Listed entries:
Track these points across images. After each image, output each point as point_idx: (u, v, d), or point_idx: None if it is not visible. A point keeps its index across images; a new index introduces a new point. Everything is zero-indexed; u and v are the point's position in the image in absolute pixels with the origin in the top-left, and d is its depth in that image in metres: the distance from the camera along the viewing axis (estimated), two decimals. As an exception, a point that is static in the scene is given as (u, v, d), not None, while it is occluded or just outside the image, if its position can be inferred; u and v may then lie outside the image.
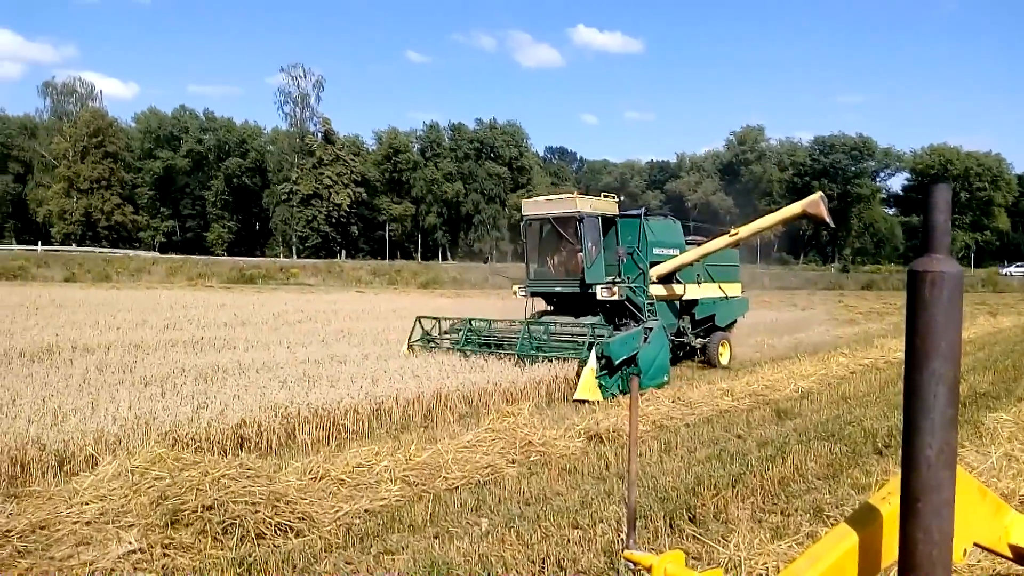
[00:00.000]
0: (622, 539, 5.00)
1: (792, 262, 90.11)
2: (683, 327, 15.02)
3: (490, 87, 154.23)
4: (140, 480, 5.40)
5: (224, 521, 5.08)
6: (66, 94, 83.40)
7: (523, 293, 14.22)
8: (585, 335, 11.94)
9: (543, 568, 4.74)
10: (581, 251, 13.08)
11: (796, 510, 5.93)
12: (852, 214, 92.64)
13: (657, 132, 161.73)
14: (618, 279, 13.34)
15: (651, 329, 11.84)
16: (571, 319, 13.65)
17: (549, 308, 14.71)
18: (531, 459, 7.48)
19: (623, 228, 13.97)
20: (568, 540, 5.13)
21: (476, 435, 7.83)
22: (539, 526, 5.39)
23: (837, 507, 5.93)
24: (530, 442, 7.78)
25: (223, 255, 74.68)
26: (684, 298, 14.74)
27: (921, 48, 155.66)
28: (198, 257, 64.59)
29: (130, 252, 65.35)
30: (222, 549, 4.95)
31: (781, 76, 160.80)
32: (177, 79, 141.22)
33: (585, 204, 13.17)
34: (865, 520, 1.71)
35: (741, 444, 8.26)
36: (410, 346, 13.58)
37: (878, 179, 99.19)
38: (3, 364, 11.01)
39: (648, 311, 13.00)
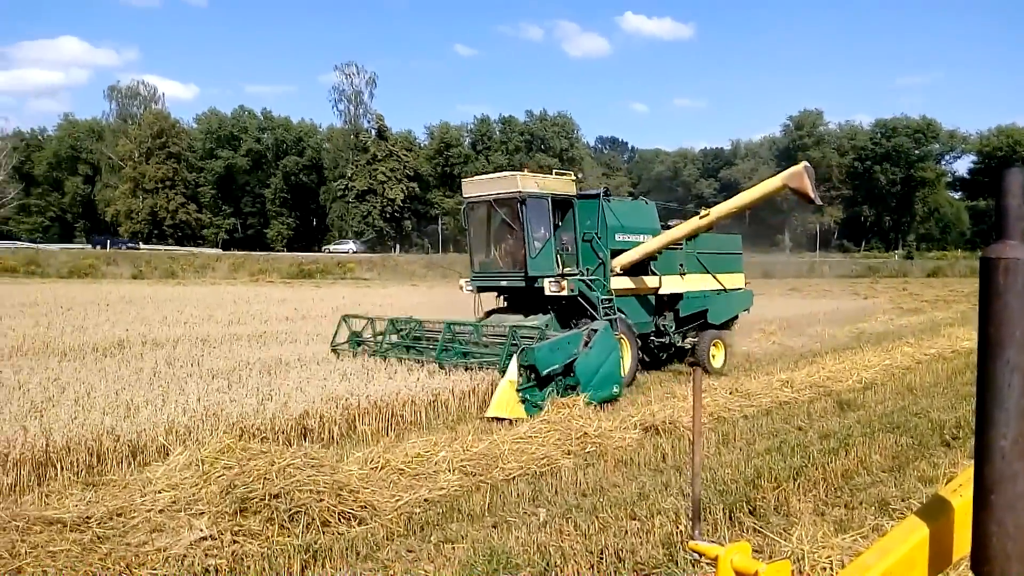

Assignment: Drop the images and repeat the data exactly.

Written answer:
Track these points across images. After each image, output each point as point_idx: (u, v, d), or point_idx: None if it is not visible. A point keeps its index across images; a new index introduces a new point. Everything is zero-indexed; u and v are the point's position in the image in absolute pixels with the origin in the top-left, and d is its depth in that image in metres: the distance from the camera along the viewing axis (estimated), two decimals. As an exception, a point that is static in the scene is given as (u, v, d), not None, while it is occluded or just outside the image, if its position can be inferred; u and v may then lie outside the image.
[00:00.000]
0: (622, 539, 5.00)
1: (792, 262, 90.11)
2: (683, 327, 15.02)
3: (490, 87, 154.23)
4: (140, 480, 5.40)
5: (224, 521, 5.08)
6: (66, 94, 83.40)
7: (523, 293, 14.22)
8: (585, 335, 11.94)
9: (543, 568, 4.74)
10: (581, 251, 13.08)
11: (796, 510, 5.93)
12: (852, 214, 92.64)
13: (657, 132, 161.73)
14: (618, 279, 13.34)
15: (651, 329, 11.84)
16: (571, 319, 13.65)
17: (549, 308, 14.71)
18: (531, 459, 7.48)
19: (623, 228, 13.97)
20: (568, 540, 5.13)
21: (476, 435, 7.83)
22: (539, 526, 5.39)
23: (837, 507, 5.93)
24: (530, 442, 7.78)
25: (223, 255, 74.68)
26: (684, 298, 14.74)
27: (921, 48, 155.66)
28: (198, 257, 64.59)
29: (130, 252, 65.35)
30: (222, 549, 4.95)
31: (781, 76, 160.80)
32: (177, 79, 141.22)
33: (585, 204, 13.17)
34: (865, 520, 1.71)
35: (741, 444, 8.26)
36: (410, 346, 13.58)
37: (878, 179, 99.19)
38: (3, 364, 11.01)
39: (648, 311, 13.00)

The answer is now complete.